Menempa Gunung dan Sungai - Chapter 19
Bab 19 – Uji Coba Pendirian Yayasan
Si bajingan beruntung Qin Yu yang memungut pai daging yang jatuh dari langit malah mendapat kesialan! Berita ini menyebar dengan sangat cepat dan tak lama kemudian semua orang mengetahuinya.
Sejumlah besar orang yang iri hati bersorak gembira. Mereka menggigil bahagia, seolah-olah sedang meneguk air jernih dari mata air setelah berkelana selama tiga hari di padang pasir. Tentu saja, meskipun mereka tidak mendapatkan keuntungan apa pun dari ini, hal itu tetap tidak mengurangi harapan mereka yang besar agar Qin Yu mengalami malapetaka.
Heh, setelah menyinggung Kakak Magang Senior Xu Wei, bagaimana mungkin dia masih memiliki hari-hari baik di masa depan?
Bocah itu sama sekali tidak tahu betapa agungnya langit dan bumi!
Semua orang menantikan tanggal lima belas bulan depan dengan penuh harap, karena tanggal itulah yang dipilih untuk sidang pendirian yayasan.
Namun, Qin Yu tidak menyadari semua ini. Setelah membawa kembali barang-barang di tas penyimpanannya dan memastikan tidak ada yang mengawasinya, dia benar-benar mengasingkan diri, mencurahkan hati dan pikirannya untuk kultivasinya.
Namun sebelum itu, ia terlebih dahulu mempelajari cara menggunakan formula hukum penahan aura dan liontin giok yang diberikan Ning Ling kepadanya. Dengan benda-benda ini, bahkan jika ia bertemu Huang Dangui lagi, ia masih bisa menyembunyikan kultivasinya.
Tidak ada salahnya untuk lebih berhati-hati!
Namun kali ini, Qin Yu akan menghentikan kultivasinya untuk jangka waktu tertentu setiap hari dan berlatih tiga jenis seni sihir yang berbeda. Meskipun kecil kemungkinan terjadi kecelakaan serius selama ujian Pembentukan Fondasi, Qin Yu tetap merasa perlu waspada karena kehadiran Xu Wei.
Sebuah formasi susunan telah diletakkan di halaman. Meskipun sangat sederhana, formasi itu tetap mampu menyembunyikan aura dan suara.
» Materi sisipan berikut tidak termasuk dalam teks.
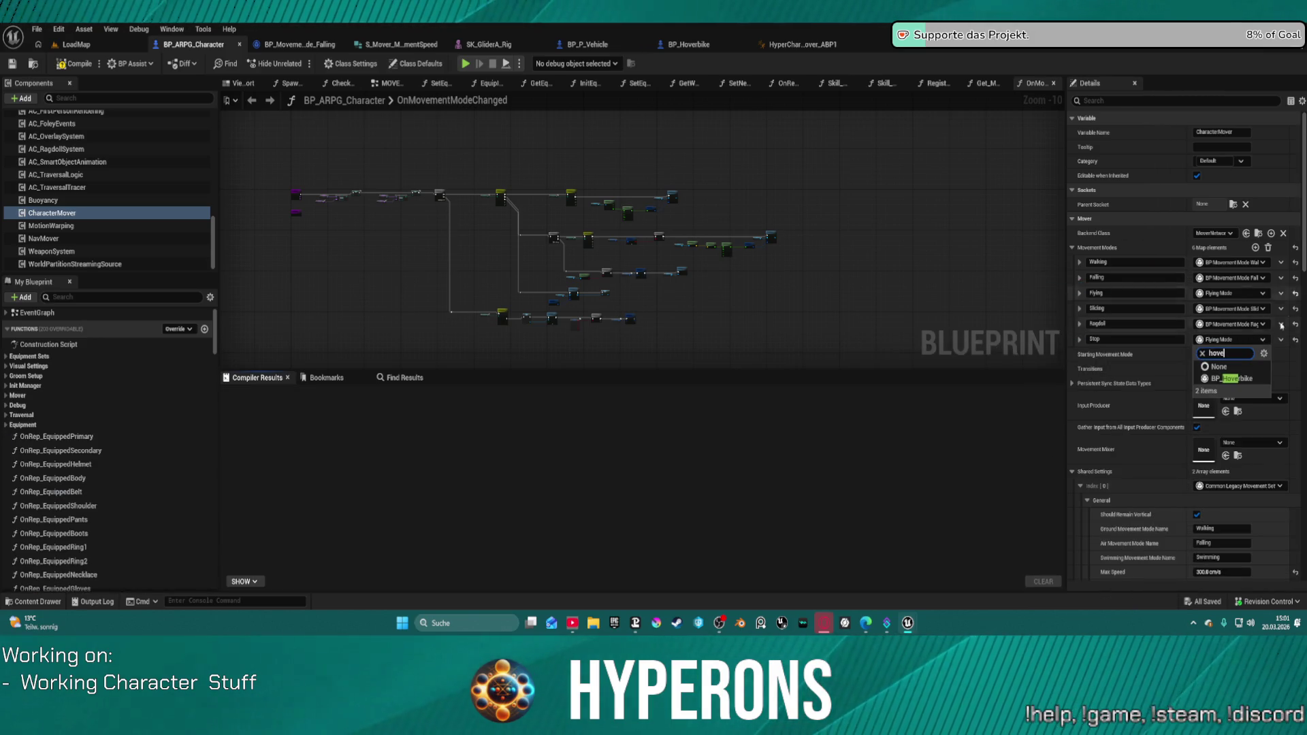
pyautogui.click(1250, 383)
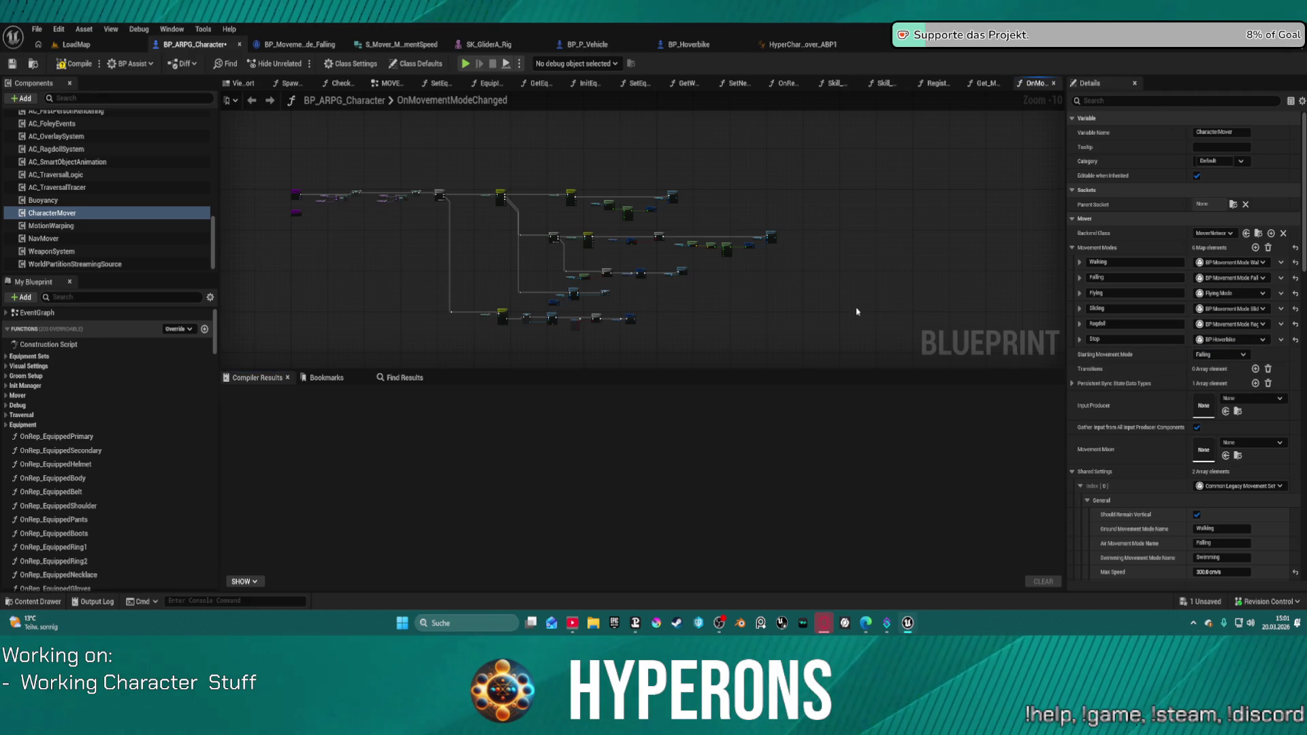
pyautogui.press('ctrl+space')
pyautogui.doubleClick(231, 459)
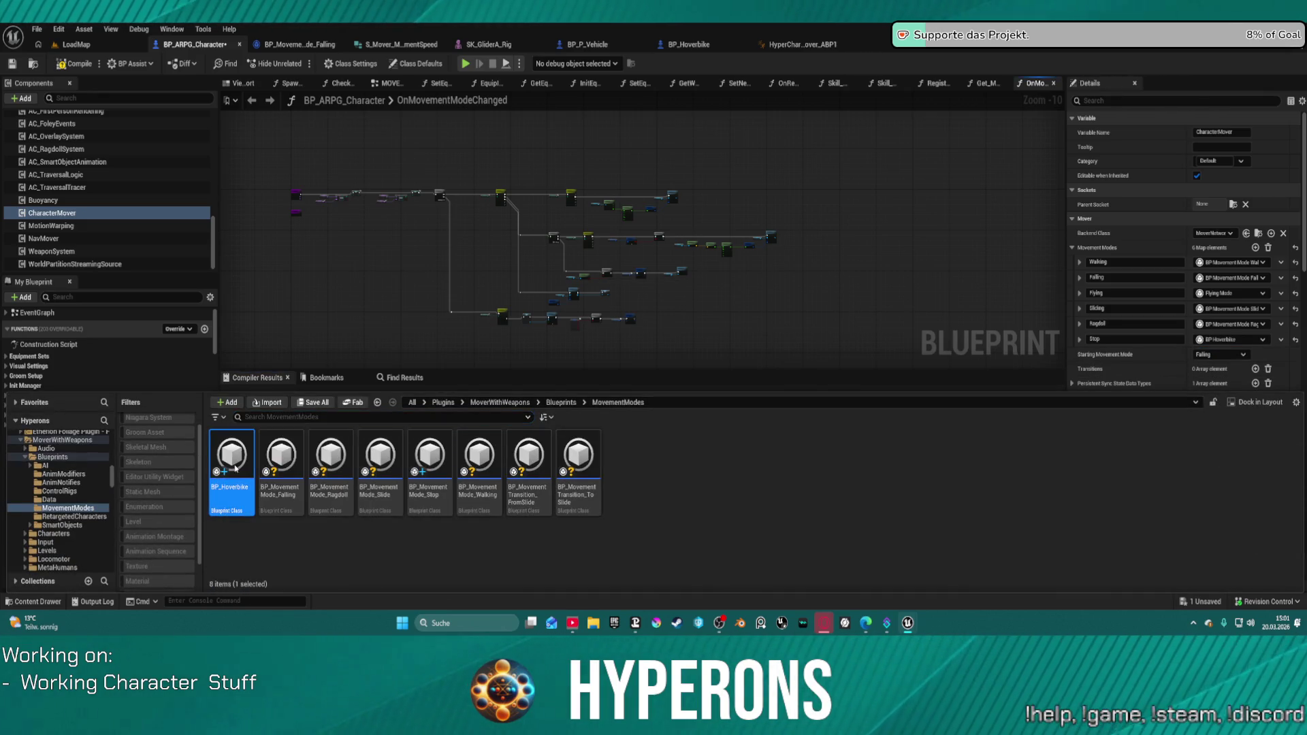
# Override the Generate Move function in BP_Hoverbike and compile it.
pyautogui.click(110, 147)
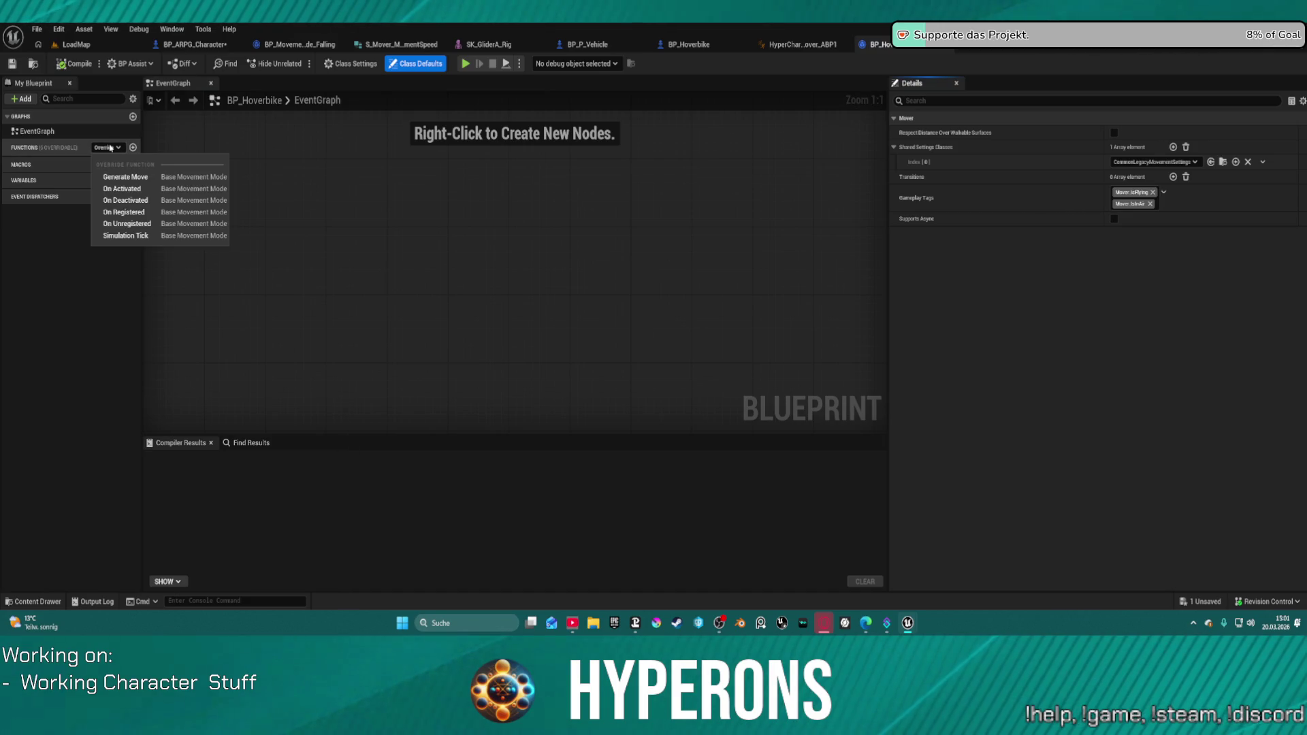
pyautogui.click(153, 177)
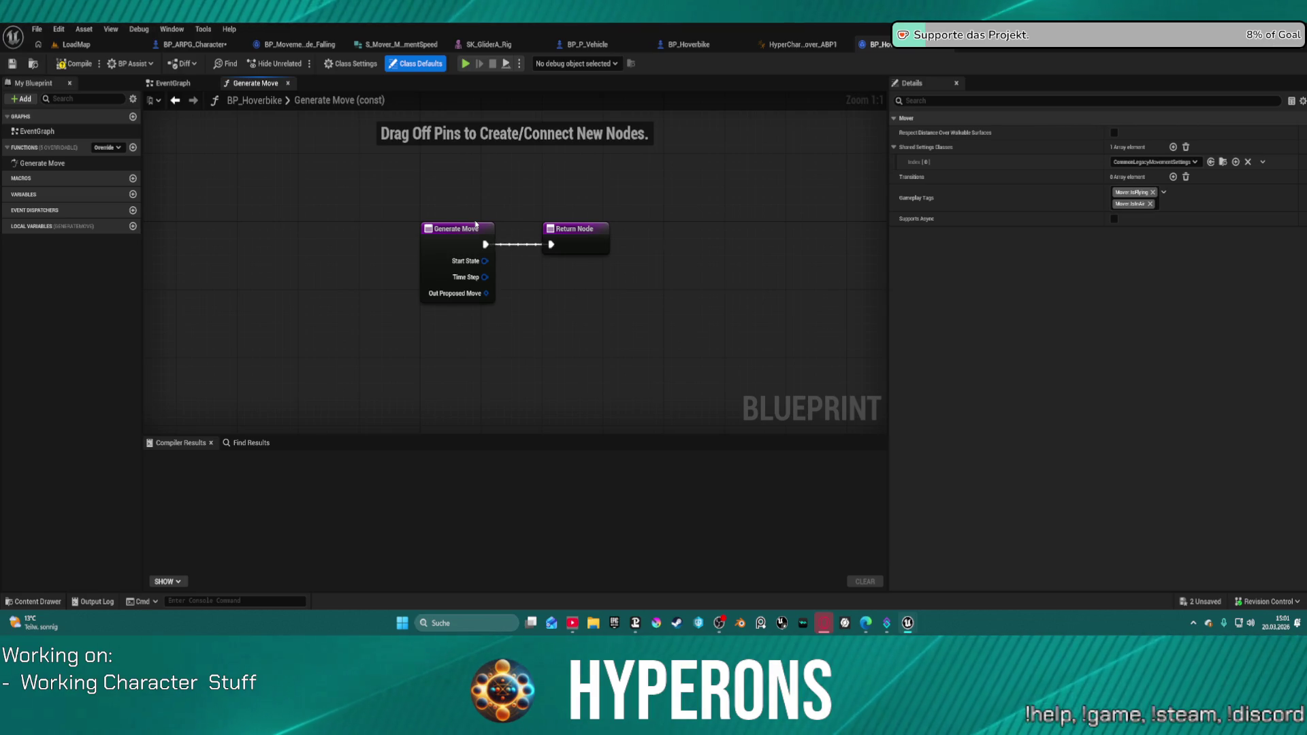
pyautogui.click(75, 63)
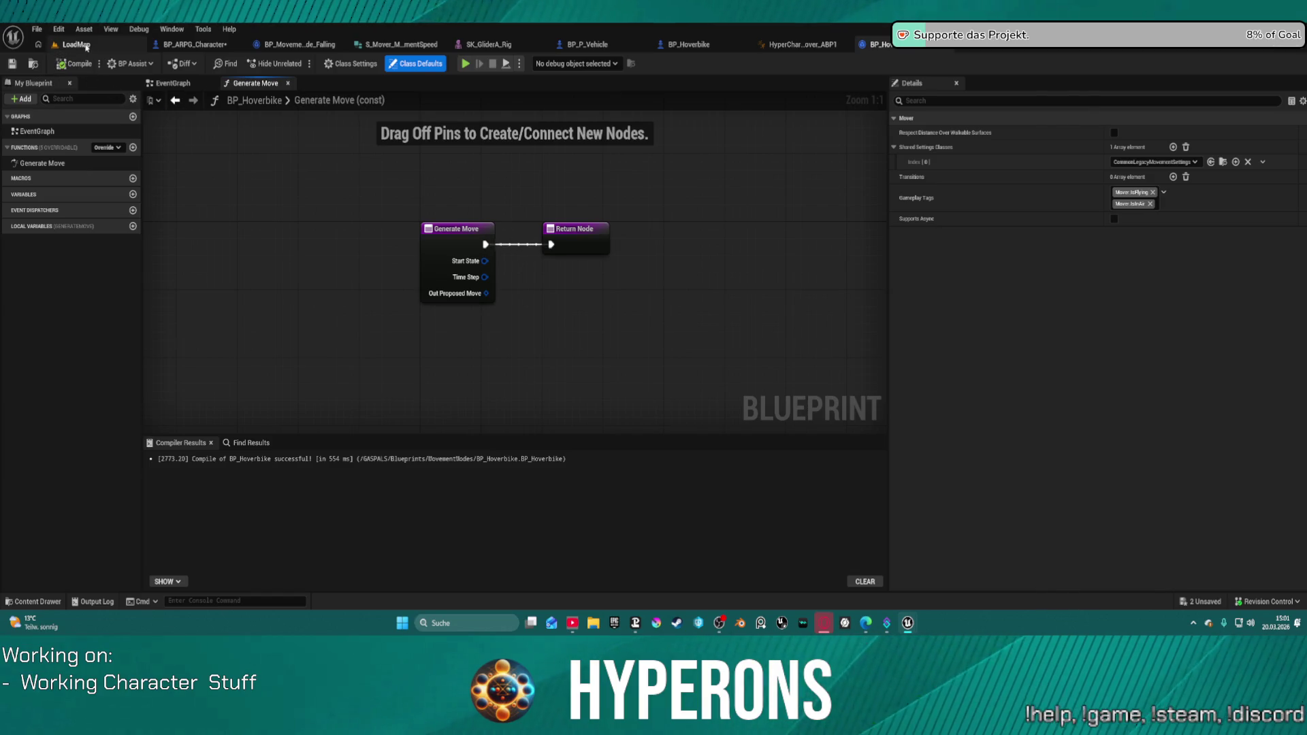
# Switch to the LoadMap level and back to BP_Hoverbike, dismissing the compilation errors notice.
pyautogui.click(75, 44)
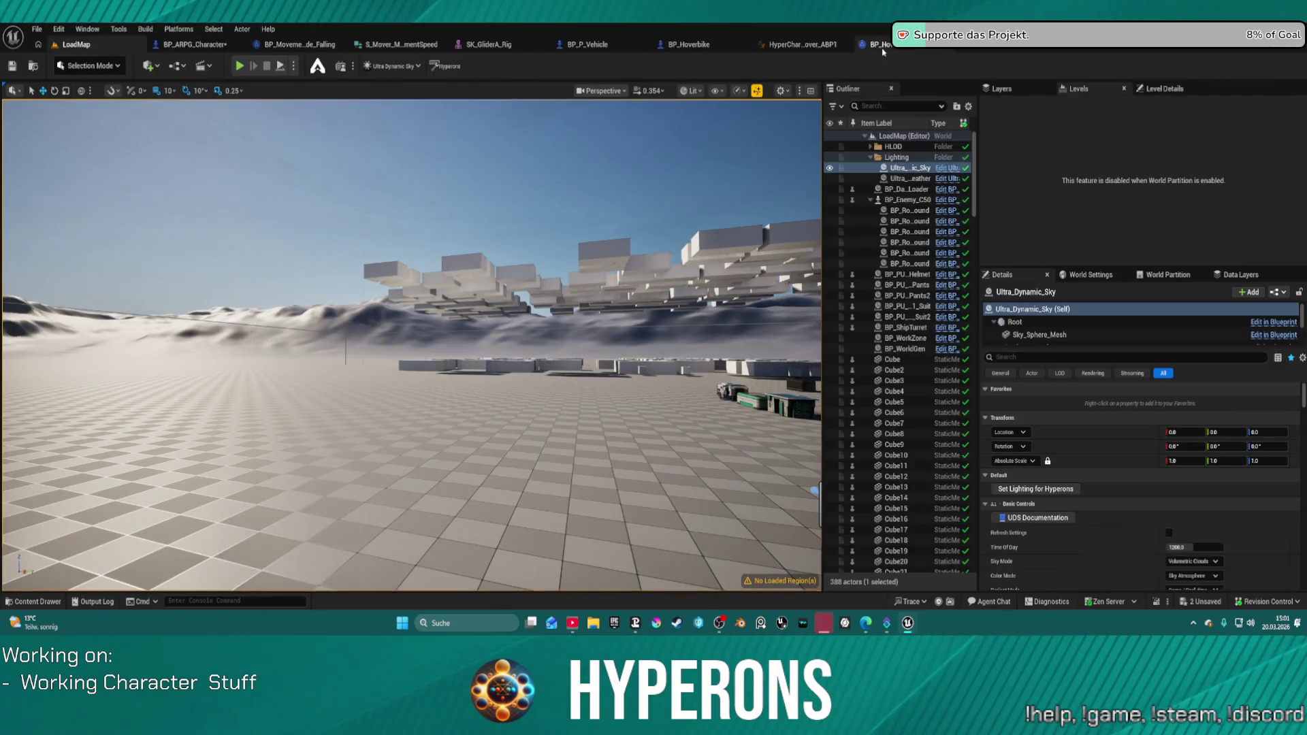
pyautogui.click(881, 47)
Qin Yu berdiri, matanya sedikit terpejam. Kemudian, matanya terbuka lebar, cahaya terang menyembur keluar darinya. Dia mengangkat tangannya dan kekuatan sihir mulai bergejolak di dalam tubuhnya, mengalir cepat melalui meridiannya dan berkumpul di lengannya sebelum menyembur keluar dari ujung jarinya.
Bilah sabit Vorpal Edge tidak dapat dilihat dengan mata telanjang. Bilah itu melesat menembus udara, memotong batu besar beberapa meter jauhnya dan meninggalkan bekas yang dalam!
Hampir bersamaan, dia menggunakan Tusukan Roh. Indra ilahi menyatu menjadi duri tajam yang langsung melesat sejauh 10 meter.
Qin Yu melangkah maju, melesat seperti harimau yang menuruni gunung. Aura yang luar biasa muncul saat dia melayangkan pukulan!
Bang!
Batu itu terbelah!
Dia mundur. Sambil diam-diam menghitung kekuatan serangannya, dia tersenyum. Meskipun dia hanya berlatih ini dan tidak memiliki pengalaman bertarung yang sebenarnya, dia tetap percaya bahwa serangan kombo tiga kali lipat ini bukanlah sesuatu yang dapat diblokir oleh kultivator Tingkat Dasar biasa.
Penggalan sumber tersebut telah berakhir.